Synopses & Reviews
"I'm as peaceful a man as you're likely to meet in America now, but this is about a death I may have caused. Not slowly over time by abuse or meanness but on a certain day and by ignorance, by plain lack of notice. Though it happened thirty-four years ago, and though I can't say it's haunted my mind that many nights lately, I suspect I can draw it out for you now, clear as this noon. I may need to try...."A summer camp in the Blue Ridge mountains, the deceptively tranquil 1950s, a classic semicomic cast and setting (teachers, swarms of rowdy boys, crafts, Indian lore, campfires), the twenty-one-year-old painting teacher and one superbly gifted boy, haunted by a tragic past yet calmly heroic. All advance through splendid weather, natural grandeur and riotous fun toward a startling fate that none will forget.
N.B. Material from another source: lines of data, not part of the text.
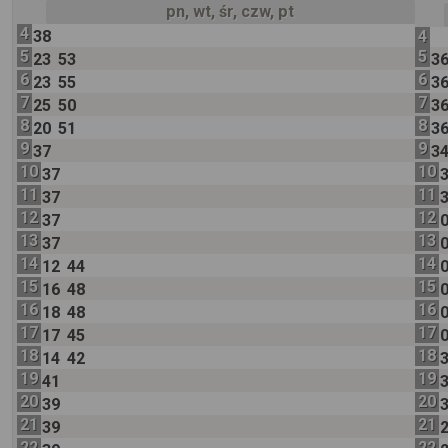
pn, wt, śr, czw, pt
4
38
4
5
5
23
53
3
6
6
23
55
3
7
7
25
50
3
8
8
20
51
3
9
9
37
3
10
10
37
11
11
37
12
12
37
13
13
37
14
14
12
44
15
15
16
48
16
16
18
48
17
17
17
45
18
18
14
42
19
19
41
20
20
39
21
21
39
22
22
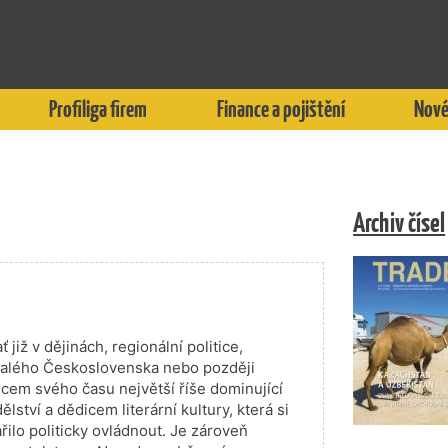
Profiliga firem
Finance a pojištění
Nové
Archiv čísel
již v dějinách, regionální politice,
ývalého Československa nebo později
em svého času největší říše dominující
ství a dědicem literární kultury, která si
řilo politicky ovládnout. Je zároveň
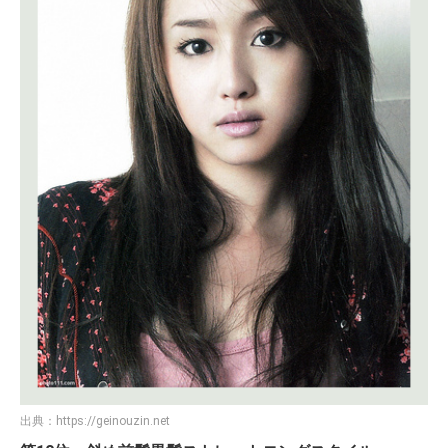
出典：
https://geinouzin.net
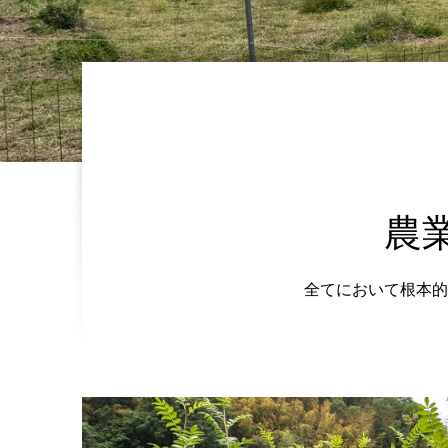
農
全てにおいて根本的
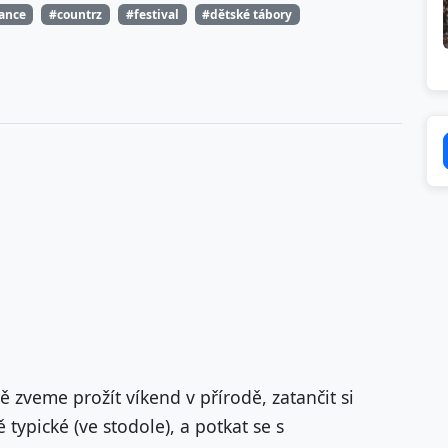
tance
#countrz
#festival
#dětské tábory
ě zveme prožít víkend v přírodě, zatančit si
 typické (ve stodole), a potkat se s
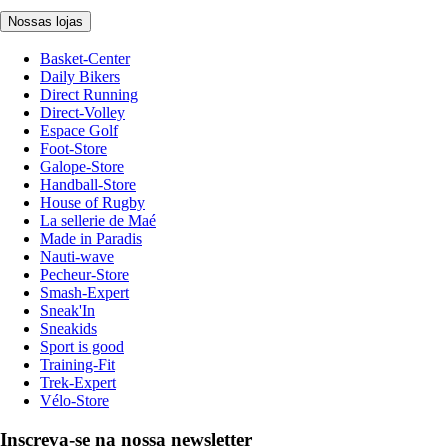
Nossas lojas
Basket-Center
Daily Bikers
Direct Running
Direct-Volley
Espace Golf
Foot-Store
Galope-Store
Handball-Store
House of Rugby
La sellerie de Maé
Made in Paradis
Nauti-wave
Pecheur-Store
Smash-Expert
Sneak'In
Sneakids
Sport is good
Training-Fit
Trek-Expert
Vélo-Store
Inscreva-se na nossa newsletter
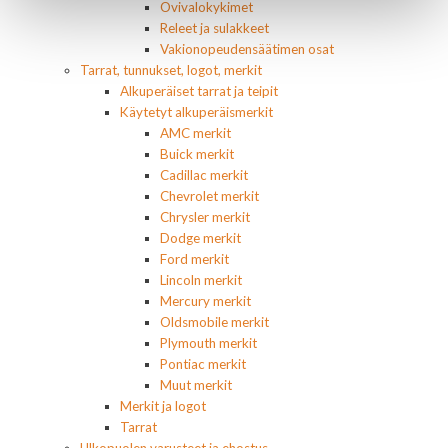
Ovivalokykimet
Releet ja sulakkeet
Vakionopeudensäätimen osat
Tarrat, tunnukset, logot, merkit
Alkuperäiset tarrat ja teipit
Käytetyt alkuperäismerkit
AMC merkit
Buick merkit
Cadillac merkit
Chevrolet merkit
Chrysler merkit
Dodge merkit
Ford merkit
Lincoln merkit
Mercury merkit
Oldsmobile merkit
Plymouth merkit
Pontiac merkit
Muut merkit
Merkit ja logot
Tarrat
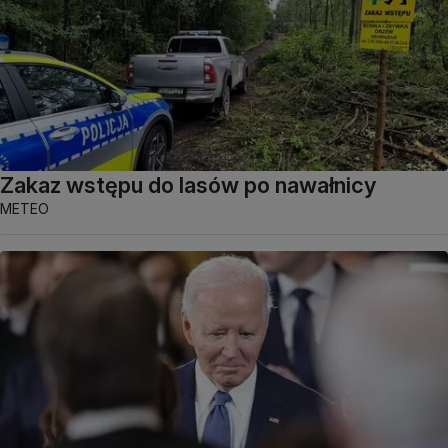
Zakaz wstępu do lasów po nawałnicy
METEO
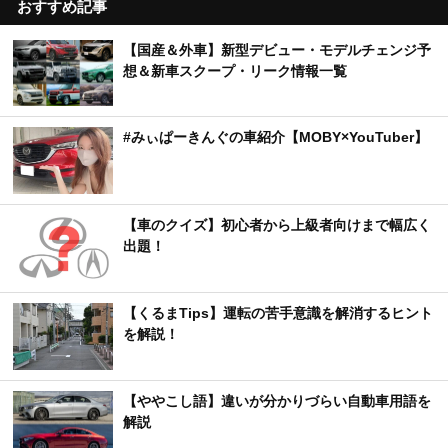
おすすめ記事
【国産＆外車】新型デビュー・モデルチェンジ予
想＆新車スクープ・リーク情報一覧
#みぃぱーきんぐの車紹介【MOBY×YouTuber】
【車のクイズ】初心者から上級者向けまで幅広く
出題！
【くるまTips】運転の苦手意識を解消するヒント
を解説！
【ややこし語】違いが分かりづらい自動車用語を
解説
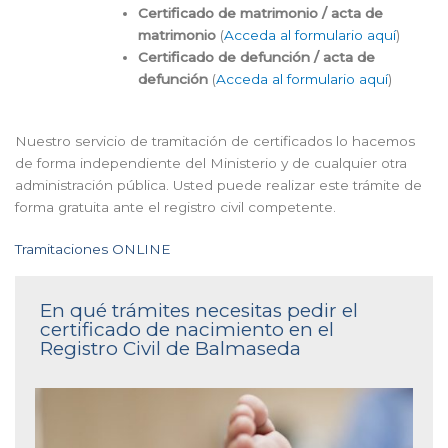
Certificado de matrimonio / acta de
matrimonio
(
Acceda al formulario aquí
)
Certificado de defunción / acta de
defunción
(
Acceda al formulario aquí
)
Nuestro servicio de tramitación de certificados lo hacemos
de forma independiente del Ministerio y de cualquier otra
administración pública. Usted puede realizar este trámite de
forma gratuita ante el registro civil competente.
Tramitaciones ONLINE
En qué trámites necesitas pedir el
certificado de nacimiento en el
Registro Civil de Balmaseda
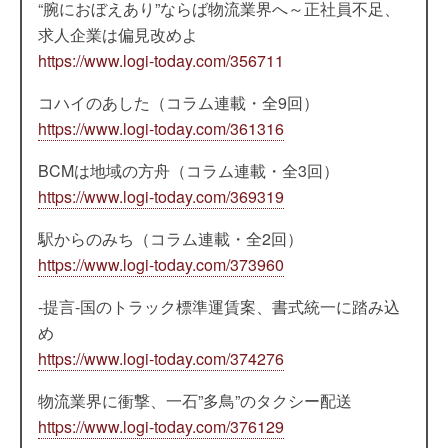
“腕におぼえあり”ならば物流業界へ～正社員不足、
求人企業は偏見改めよ
https://www.logi-today.com/356711
コハイのあした（コラム連載・全9回）
https://www.logi-today.com/361316
BCMは地域の方舟（コラム連載・全3回）
https://www.logi-today.com/369319
駅からのみち（コラム連載・全2回）
https://www.logi-today.com/373960
-提言-国のトラック標準運賃案、書式統一に踏み込
め
https://www.logi-today.com/374276
物流業界に衝撃、一石”多鳥”のタクシー配送
https://www.logi-today.com/376129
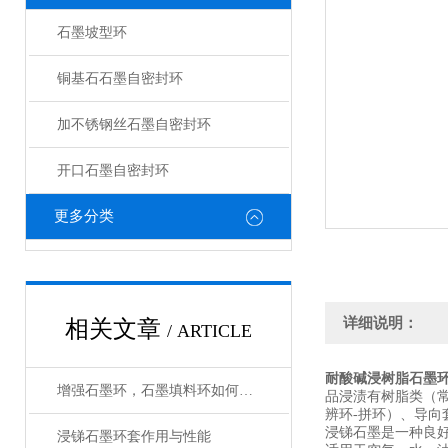
石墨坡型环
铜基石石墨自密封环
加不锈钢丝石墨自密封环
开口石墨自密封环
更多分类
详细说明：
相关文章
/ ARTICLE
耐酸碱浸树脂石墨
增强石墨环，石墨填料环如何使用
品浸渍有树脂类（
辨环-拼环）、导
浸锑石墨是一种良好的
浸锑石墨环套作用与性能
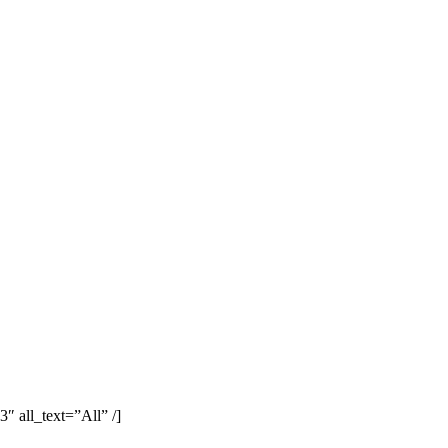
 all_text=”All” /]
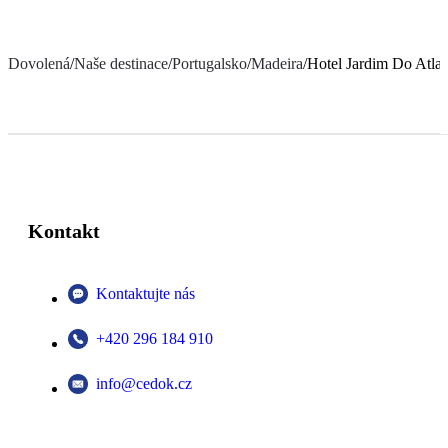
Dovolená
/
Naše destinace
/
Portugalsko
/
Madeira
/
Hotel Jardim Do Atlan
Kontakt
Kontaktujte nás
+420 296 184 910
info@cedok.cz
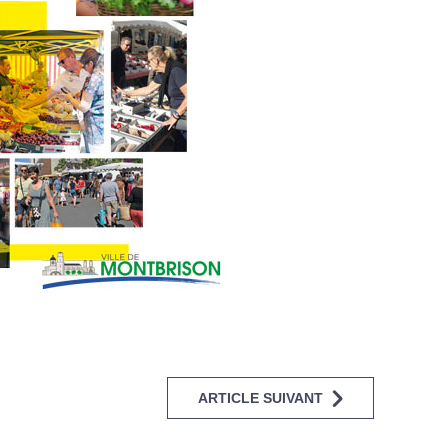
ARTICLE SUIVANT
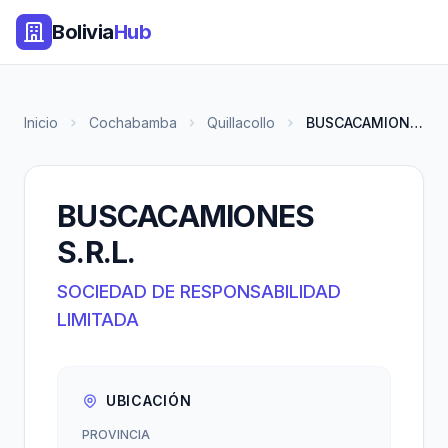
Bolivia
Hub
Inicio
Cochabamba
Quillacollo
BUSCACAMIONES S.R.L.
BUSCACAMIONES
S.R.L.
SOCIEDAD DE RESPONSABILIDAD
LIMITADA
UBICACIÓN
PROVINCIA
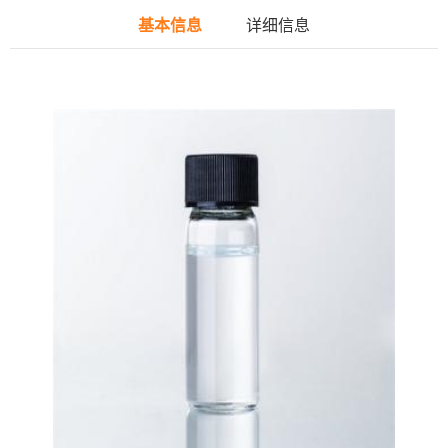
基本信息
详细信息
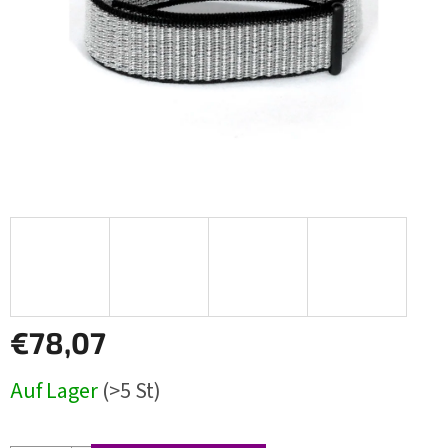
€78,07
Verkaufspreis:
Auf Lager
(>5 St)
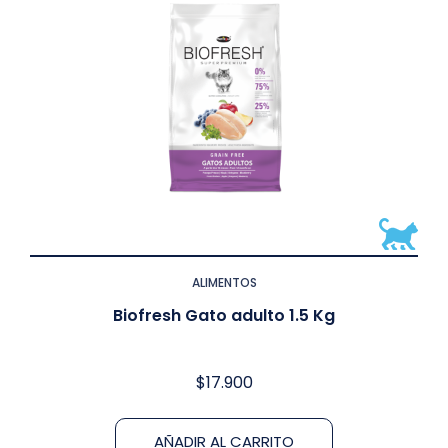
ALIMENTOS
Biofresh Gato adulto 1.5 Kg
$
17.900
AÑADIR AL CARRITO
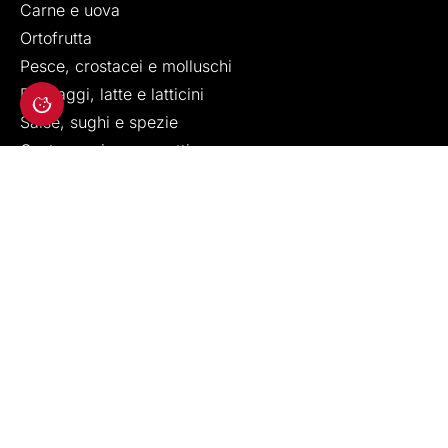
Carne e uova
Ortofrutta
Pesce, crostacei e molluschi
Formaggi, latte e latticini
Salse, sughi e spezie
Gastronomia e precotti
Pane e farine
Bevande e alcolici
Dolci e pasticceria
Salumi e insaccati
No food
Risorse
Blog
Come funziona
Testimonianze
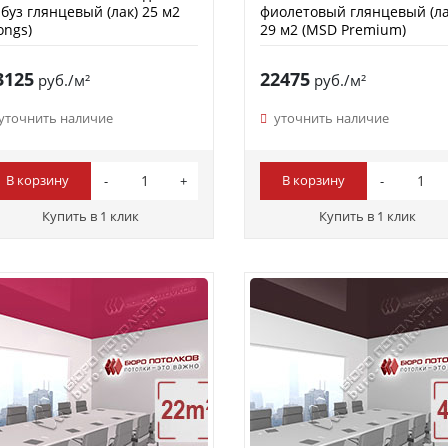
буз глянцевый (лак) 25 м2
фиолетовый глянцевый (ла
ongs)
29 м2 (MSD Premium)
3125
22475
руб./м²
руб./м²
уточнить наличие
уточнить наличие
В корзину
В корзину
Купить в 1 клик
Купить в 1 клик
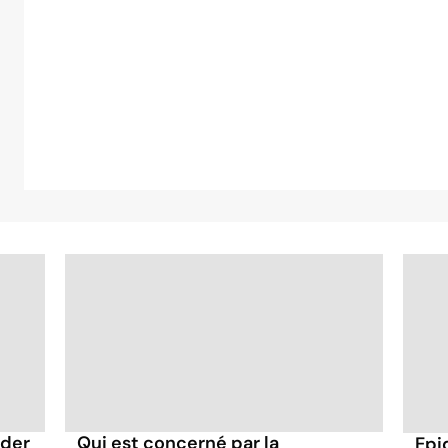
rder
Qui est concerné par la
Epi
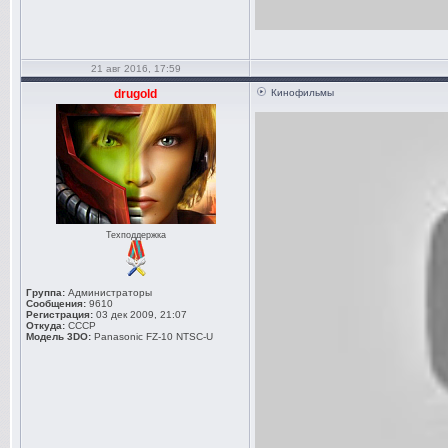
21 авг 2016, 17:59
drugold
Кинофильмы
Техподдержка
Группа:
Администраторы
Сообщения:
9610
Регистрация:
03 дек 2009, 21:07
Откуда:
СССР
Модель 3DO:
Panasonic FZ-10 NTSC-U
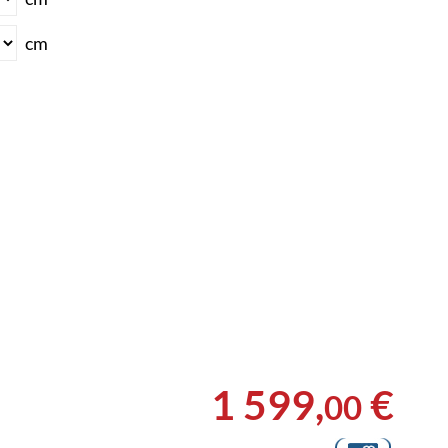
cm
1 599
,
€
00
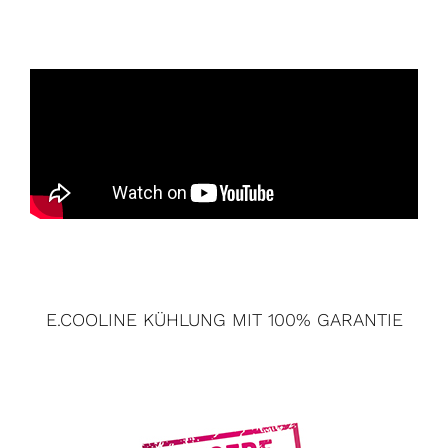
E.COOLINE KÜHLUNG MIT 100% GARANTIE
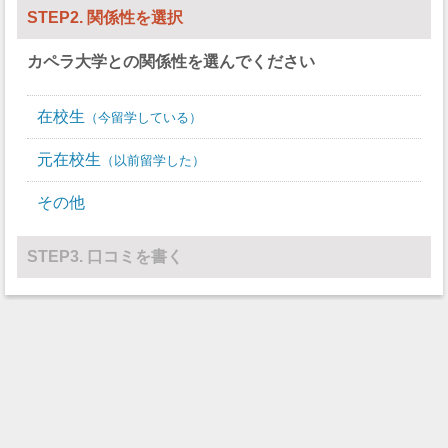
STEP2. 関係性を選択
カペラ大学
との関係性を選んでください
在校生
今留学している
元在校生
以前留学した
その他
STEP3. 口コミを書く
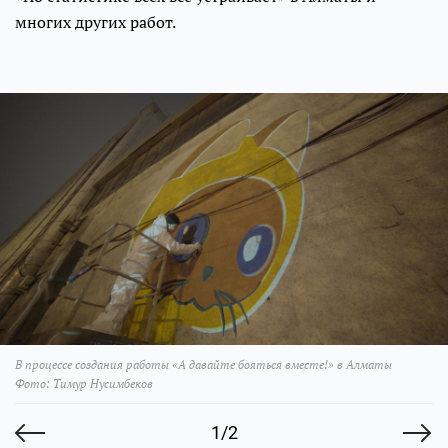
многих других работ.
В процессе создания работы «А давайте бояться вместе!» в Алматы
Фото: Тимур Нусимбеков
1/2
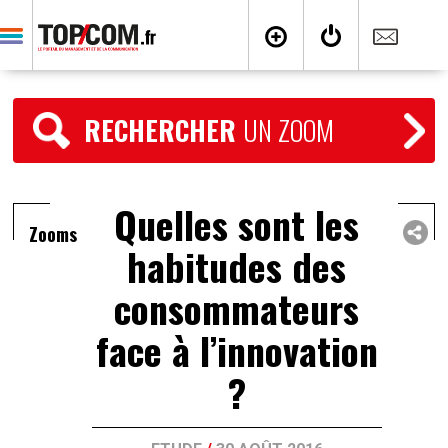
RECHERCHER
UN ZOOM
Quelles sont les
Zooms
habitudes des
consommateurs
face à l’innovation
?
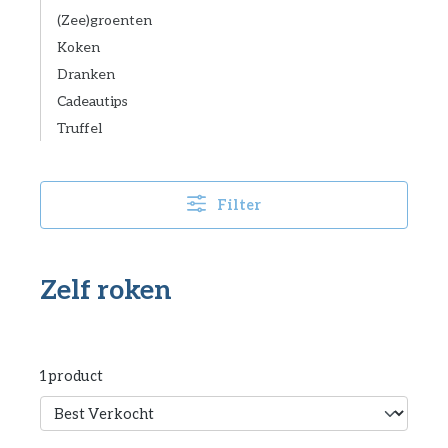
(Zee)groenten
Koken
Dranken
Cadeautips
Truffel
Filter
Zelf roken
1 product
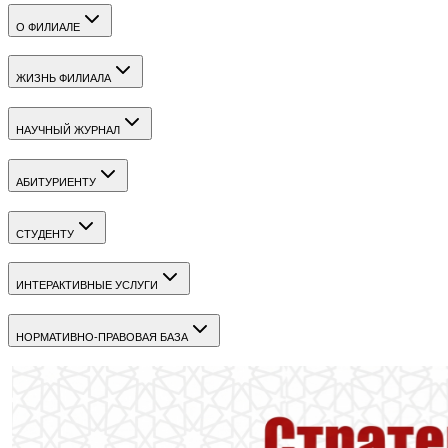
О ФИЛИАЛЕ
ЖИЗНЬ ФИЛИАЛА
НАУЧНЫЙ ЖУРНАЛ
АБИТУРИЕНТУ
СТУДЕНТУ
ИНТЕРАКТИВНЫЕ УСЛУГИ
НОРМАТИВНО-ПРАВОВАЯ БАЗА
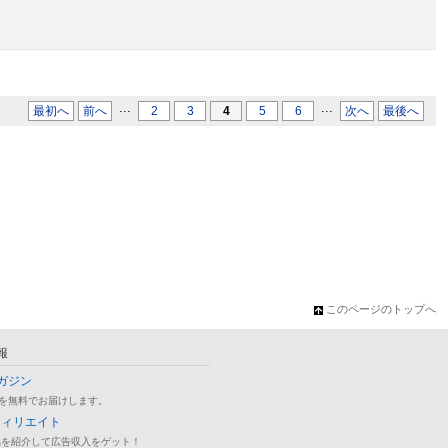
...
...
最初へ
前へ
2
3
4
5
6
次へ
最後へ
このページのトップへ
報
ガジン
を無料でお届けします。
フィリエイト
品を紹介して広告収入をゲット！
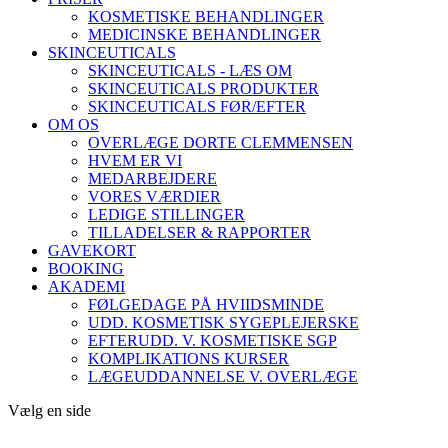
KOSMETISKE BEHANDLINGER
MEDICINSKE BEHANDLINGER
SKINCEUTICALS
SKINCEUTICALS - LÆS OM
SKINCEUTICALS PRODUKTER
SKINCEUTICALS FØR/EFTER
OM OS
OVERLÆGE DORTE CLEMMENSEN
HVEM ER VI
MEDARBEJDERE
VORES VÆRDIER
LEDIGE STILLINGER
TILLADELSER & RAPPORTER
GAVEKORT
BOOKING
AKADEMI
FØLGEDAGE PÅ HVIIDSMINDE
UDD. KOSMETISK SYGEPLEJERSKE
EFTERUDD. V. KOSMETISKE SGP
KOMPLIKATIONS KURSER
LÆGEUDDANNELSE V. OVERLÆGE
Vælg en side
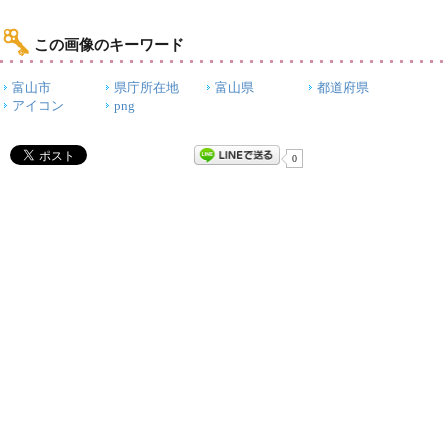
この画像のキーワード
富山市
県庁所在地
富山県
都道府県
アイコン
png
0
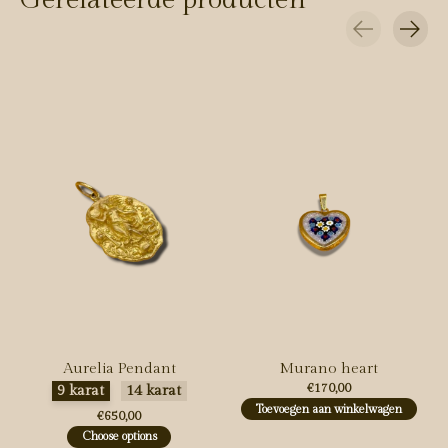
Carousel items
Aurelia Pendant
Murano heart
Maak een keuze:
*
€170,00
9 karat
14 karat
Toevoegen aan winkelwagen
€650,00
Choose options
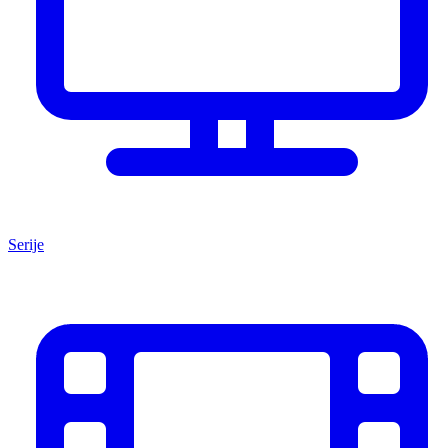
Serije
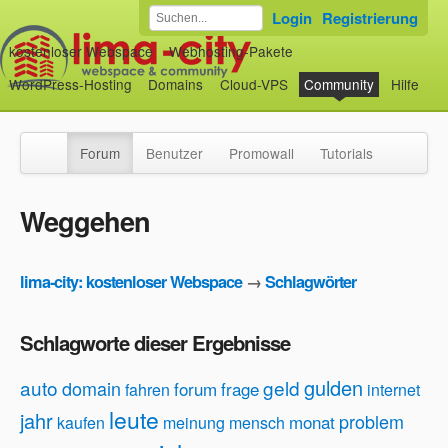
Login
Registrierung
kostenloser Webspace
Webhosting-Pakete
WordPress-Hosting
Domains
Cloud-VPS
Community
Hilfe
Forum
Benutzer
Promowall
Tutorials
Weggehen
lima-city: kostenloser Webspace
→
Schlagwörter
Schlagworte dieser Ergebnisse
gulden
auto
geld
domain
forum
frage
fahren
internet
leute
jahr
problem
monat
kaufen
meinung
mensch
In his eighth novel, Reynolds Price provides again the kind of voice that won his readers in Kate Vaiden, winner of the 1986 National Book Critics Circle Award for fiction. A sane adult looks back at his life, finds and gives us the interesting facts, the meanings he thought he learned for good on the threshold of manhood and how they look now, in full maturity.
The Tongues of Angels is intimate, enveloping, relentless and rich. Any veteran of summer camp, boys' or girls', will hear deep echoes, recalling the buried forecasts of youth. Any reader stands to gain throughout.
About the Author
Reynolds Price was born in Macon, North Carolina in 1933. He was reared and educated in his native state, taking his A.B. from Duke University. In 1955 he traveled to Merton College, Oxford where he studied for three years as a Rhodes Scholar. He then returned to Duke and began the teaching which he continues as James B. Duke Professor of English.
In 1962 his first novel A Long and Happy Life appeared. It received the William Faulkner Award and has never been out of print. In ensuing years he has published seven more novels. In 1986 his Kate Vaiden received the National Book Critics Circle Award. He has also published volumes of short stories, poems, plays, essays, translations and a memoir, Clear Pictures. His television play Private Contentment was commissioned by American Playhouse for its first season, and in 1989 his trilogy of plays New Music premiered at the Cleveland Play House.
He is a member of the National Academy and Institute of Arts and Letters. His books have appeared in sixteen languages.